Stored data
»»
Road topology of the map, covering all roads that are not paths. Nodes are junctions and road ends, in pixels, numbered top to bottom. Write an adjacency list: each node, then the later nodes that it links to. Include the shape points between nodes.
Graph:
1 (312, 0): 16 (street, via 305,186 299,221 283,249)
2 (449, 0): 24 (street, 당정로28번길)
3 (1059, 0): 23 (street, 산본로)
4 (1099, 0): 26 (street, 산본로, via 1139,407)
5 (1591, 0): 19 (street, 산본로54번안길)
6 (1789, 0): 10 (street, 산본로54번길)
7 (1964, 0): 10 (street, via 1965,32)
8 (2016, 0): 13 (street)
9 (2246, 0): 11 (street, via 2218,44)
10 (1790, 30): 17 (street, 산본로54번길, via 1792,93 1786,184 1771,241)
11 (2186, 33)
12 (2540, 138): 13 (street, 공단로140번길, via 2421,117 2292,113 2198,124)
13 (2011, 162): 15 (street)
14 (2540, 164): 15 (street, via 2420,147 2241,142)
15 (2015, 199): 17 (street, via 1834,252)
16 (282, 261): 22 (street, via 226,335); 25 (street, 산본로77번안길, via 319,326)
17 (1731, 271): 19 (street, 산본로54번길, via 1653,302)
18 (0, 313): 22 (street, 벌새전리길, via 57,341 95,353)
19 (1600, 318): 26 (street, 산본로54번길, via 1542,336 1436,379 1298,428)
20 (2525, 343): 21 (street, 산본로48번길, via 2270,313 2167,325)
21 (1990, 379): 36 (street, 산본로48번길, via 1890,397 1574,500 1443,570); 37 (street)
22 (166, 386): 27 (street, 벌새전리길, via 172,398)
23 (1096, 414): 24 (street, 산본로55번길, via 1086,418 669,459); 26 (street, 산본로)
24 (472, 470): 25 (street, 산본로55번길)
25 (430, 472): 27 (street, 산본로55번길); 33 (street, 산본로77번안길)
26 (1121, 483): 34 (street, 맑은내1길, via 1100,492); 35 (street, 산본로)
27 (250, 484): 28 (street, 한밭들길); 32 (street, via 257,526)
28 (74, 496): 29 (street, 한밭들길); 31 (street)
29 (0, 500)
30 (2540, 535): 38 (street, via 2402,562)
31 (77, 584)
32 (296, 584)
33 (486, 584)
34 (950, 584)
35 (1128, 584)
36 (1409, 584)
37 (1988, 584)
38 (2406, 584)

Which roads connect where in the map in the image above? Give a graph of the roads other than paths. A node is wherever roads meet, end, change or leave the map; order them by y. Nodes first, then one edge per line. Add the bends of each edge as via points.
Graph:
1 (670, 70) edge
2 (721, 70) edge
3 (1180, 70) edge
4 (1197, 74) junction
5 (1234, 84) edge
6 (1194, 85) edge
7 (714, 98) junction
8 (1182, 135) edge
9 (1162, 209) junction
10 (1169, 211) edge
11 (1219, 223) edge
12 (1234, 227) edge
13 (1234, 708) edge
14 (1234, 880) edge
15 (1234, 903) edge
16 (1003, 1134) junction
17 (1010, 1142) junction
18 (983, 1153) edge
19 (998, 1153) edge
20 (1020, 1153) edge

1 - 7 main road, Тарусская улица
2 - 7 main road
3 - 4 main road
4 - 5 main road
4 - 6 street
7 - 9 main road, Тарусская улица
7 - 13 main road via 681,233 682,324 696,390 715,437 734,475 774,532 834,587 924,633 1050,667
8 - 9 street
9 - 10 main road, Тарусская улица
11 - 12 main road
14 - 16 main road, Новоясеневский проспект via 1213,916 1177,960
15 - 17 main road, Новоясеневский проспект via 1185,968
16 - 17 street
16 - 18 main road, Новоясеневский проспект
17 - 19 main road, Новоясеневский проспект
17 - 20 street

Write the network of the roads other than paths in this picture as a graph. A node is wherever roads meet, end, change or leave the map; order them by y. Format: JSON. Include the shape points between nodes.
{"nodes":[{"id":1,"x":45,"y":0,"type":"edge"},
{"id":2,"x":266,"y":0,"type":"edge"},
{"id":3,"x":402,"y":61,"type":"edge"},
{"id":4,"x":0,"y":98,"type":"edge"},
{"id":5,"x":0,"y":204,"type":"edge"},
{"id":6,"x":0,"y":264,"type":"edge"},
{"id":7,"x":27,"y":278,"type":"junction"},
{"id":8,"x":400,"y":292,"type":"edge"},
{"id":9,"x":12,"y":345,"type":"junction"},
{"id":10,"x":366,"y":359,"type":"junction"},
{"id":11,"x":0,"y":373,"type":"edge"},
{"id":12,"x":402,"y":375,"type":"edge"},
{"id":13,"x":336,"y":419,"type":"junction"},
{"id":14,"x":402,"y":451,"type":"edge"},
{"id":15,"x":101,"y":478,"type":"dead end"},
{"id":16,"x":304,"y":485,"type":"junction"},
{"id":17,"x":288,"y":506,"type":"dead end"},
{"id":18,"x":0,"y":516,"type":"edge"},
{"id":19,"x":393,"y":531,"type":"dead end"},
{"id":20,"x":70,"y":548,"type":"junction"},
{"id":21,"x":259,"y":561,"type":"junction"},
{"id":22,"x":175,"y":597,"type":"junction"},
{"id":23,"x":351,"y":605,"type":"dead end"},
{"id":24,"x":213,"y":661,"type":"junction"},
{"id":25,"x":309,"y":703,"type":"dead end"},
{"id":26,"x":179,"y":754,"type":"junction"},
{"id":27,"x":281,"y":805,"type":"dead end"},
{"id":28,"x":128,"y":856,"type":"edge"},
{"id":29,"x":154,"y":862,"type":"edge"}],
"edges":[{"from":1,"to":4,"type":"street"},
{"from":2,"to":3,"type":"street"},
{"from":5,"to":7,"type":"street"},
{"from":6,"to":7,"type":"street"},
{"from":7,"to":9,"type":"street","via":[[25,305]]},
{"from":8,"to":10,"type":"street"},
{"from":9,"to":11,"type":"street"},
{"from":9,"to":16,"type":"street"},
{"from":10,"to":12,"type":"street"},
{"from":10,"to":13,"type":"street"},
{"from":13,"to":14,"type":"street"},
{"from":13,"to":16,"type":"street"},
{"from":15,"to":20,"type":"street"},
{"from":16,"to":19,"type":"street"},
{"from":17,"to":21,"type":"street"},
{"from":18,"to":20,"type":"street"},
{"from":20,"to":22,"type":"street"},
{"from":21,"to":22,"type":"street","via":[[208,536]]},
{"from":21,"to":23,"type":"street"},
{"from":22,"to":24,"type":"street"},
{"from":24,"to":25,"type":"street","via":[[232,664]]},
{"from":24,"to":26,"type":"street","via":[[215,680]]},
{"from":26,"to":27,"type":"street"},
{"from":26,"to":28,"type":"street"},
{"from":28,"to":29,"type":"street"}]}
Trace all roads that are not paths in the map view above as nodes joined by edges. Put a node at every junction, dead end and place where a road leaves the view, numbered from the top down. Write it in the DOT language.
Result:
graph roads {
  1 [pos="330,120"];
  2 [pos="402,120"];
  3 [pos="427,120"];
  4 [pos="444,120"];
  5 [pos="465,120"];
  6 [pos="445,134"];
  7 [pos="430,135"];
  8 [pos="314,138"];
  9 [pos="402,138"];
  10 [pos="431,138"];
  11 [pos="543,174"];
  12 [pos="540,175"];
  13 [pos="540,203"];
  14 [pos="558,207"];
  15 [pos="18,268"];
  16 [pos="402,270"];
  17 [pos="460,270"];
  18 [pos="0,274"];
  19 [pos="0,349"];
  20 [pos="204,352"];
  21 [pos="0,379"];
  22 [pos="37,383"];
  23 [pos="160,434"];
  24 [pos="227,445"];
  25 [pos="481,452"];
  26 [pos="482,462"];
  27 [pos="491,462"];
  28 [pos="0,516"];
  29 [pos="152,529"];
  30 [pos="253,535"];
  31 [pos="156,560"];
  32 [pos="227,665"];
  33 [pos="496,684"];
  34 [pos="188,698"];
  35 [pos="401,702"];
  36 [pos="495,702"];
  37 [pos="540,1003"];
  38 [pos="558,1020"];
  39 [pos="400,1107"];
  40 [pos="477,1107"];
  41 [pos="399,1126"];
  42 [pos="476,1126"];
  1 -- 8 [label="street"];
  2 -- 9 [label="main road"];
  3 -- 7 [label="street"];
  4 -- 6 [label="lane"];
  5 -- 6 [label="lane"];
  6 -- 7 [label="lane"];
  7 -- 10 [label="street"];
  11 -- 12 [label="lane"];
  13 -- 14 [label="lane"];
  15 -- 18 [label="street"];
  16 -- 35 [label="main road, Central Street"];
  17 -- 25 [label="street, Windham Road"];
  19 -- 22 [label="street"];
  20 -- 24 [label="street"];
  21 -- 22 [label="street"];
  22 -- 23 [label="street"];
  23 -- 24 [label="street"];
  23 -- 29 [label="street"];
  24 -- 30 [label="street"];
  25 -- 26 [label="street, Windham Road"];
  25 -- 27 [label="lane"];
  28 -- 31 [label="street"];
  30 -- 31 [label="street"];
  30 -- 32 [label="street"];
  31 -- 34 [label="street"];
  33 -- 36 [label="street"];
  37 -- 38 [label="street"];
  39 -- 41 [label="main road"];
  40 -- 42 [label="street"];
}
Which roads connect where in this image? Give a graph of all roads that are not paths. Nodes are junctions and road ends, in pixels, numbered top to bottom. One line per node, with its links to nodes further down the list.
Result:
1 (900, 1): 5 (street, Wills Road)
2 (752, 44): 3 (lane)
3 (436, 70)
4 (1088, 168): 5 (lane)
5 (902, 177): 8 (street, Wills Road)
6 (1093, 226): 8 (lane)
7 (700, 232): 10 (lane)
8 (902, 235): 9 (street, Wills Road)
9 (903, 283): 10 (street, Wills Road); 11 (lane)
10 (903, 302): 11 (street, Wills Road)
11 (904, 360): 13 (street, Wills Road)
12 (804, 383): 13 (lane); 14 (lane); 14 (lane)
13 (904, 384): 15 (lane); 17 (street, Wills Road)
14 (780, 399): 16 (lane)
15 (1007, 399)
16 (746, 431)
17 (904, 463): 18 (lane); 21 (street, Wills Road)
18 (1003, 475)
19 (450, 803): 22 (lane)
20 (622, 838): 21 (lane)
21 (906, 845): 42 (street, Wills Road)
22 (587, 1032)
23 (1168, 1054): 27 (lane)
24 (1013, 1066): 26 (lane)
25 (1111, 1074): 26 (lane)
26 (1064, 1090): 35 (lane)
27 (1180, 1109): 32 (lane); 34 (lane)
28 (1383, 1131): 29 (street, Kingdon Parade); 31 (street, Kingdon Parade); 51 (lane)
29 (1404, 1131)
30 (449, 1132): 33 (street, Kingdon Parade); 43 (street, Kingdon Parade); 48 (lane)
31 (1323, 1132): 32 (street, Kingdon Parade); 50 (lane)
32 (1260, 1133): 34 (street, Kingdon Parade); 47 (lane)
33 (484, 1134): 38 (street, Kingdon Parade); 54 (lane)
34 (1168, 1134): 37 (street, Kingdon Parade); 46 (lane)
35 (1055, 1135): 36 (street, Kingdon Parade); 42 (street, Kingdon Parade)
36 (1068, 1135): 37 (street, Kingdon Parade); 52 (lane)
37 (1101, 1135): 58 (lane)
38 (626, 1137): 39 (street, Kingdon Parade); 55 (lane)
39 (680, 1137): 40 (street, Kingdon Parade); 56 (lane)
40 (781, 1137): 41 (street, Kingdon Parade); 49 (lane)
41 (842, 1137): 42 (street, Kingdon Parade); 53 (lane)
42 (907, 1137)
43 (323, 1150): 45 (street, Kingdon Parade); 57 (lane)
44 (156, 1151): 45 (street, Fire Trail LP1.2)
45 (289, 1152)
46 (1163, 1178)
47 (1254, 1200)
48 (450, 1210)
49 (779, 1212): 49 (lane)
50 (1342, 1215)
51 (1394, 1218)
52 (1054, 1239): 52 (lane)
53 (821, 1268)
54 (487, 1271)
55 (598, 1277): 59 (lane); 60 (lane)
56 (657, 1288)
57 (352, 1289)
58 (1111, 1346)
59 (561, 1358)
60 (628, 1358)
««
◆ THE PROBLEM ◆
For each line above that contains the word "this", make a copy.

◆ SOLUTION ◆
Write the network of the roads other than paths in this picture as a graph. A node is wherever roads meet, end, change or leave the map; order them by y. Format: JSON. Include the shape points between nodes.
Which roads connect where in this image? Give a graph of all roads that are not paths. Nodes are junctions and road ends, in pixels, numbered top to bottom. One line per node, with its links to nodes further down the list.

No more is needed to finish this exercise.